637兆円は、そのまま現金として眠っているわけではない
「内部留保637兆円」と聞くと、企業がどこかの金庫に637兆円分の現金を積み上げているようなイメージを持つかもしれません。しかし、内部留保は会計上の利益の積み重ねを示す数字であって、その中身がすべて現金というわけではありません。実際には、工場や店舗といった設備、研究開発の成果、海外子会社の株式など、すでに形を変えて事業に使われている部分も大きく含まれています。
「溜め込み」批判と「備え」擁護
内部留保が過去最高を更新し続けていることについては、意見が分かれます。一方には、賃上げや設備投資にもっとお金を回すべきで、内部留保はお金を溜め込みすぎている、という批判があります。企業が利益を出しているなら、その分を家計や取引先にもっと還元してほしい、という見方です。
もう一方には、内部留保は将来のための必要な備えだ、という擁護もあります。景気の悪化や取引先の急な変化、大規模な設備更新や海外展開など、いざというときに手元の余力がなければ、企業は身動きが取れなくなります。過去に不況を経験した企業ほど、備えを厚くしておきたいと考えるのは自然なことです。

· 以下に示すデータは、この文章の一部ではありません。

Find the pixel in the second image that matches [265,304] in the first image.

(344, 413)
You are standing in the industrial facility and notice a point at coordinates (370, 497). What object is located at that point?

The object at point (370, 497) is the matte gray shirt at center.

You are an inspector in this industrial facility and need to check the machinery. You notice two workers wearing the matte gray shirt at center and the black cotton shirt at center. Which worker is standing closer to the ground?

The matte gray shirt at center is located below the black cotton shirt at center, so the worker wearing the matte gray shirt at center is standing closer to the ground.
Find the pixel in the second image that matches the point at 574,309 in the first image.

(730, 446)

どちらの見方にも一理あり、どちらか一方が正解というわけではありません。内部留保という1つの数字の奥に、こうした立場の違う見方が存在していることを、まずは知っておきましょう。
勤め先や好きな企業の決算を見たことはあるでしょうか。売上と利益の差は、どれくらいあるでしょうか?
ヒント: 上場企業の決算短信は、証券会社のサイトや企業の公式サイトのIR情報から誰でも見られます。
「企業がもうかれば、家計も豊かになる」は、自動的に成り立つでしょうか?
ヒント: 利益の4つの使い道(投資・賃金・配当・内部留保)のうち、家計に直接届くのはどれか考えてみましょう。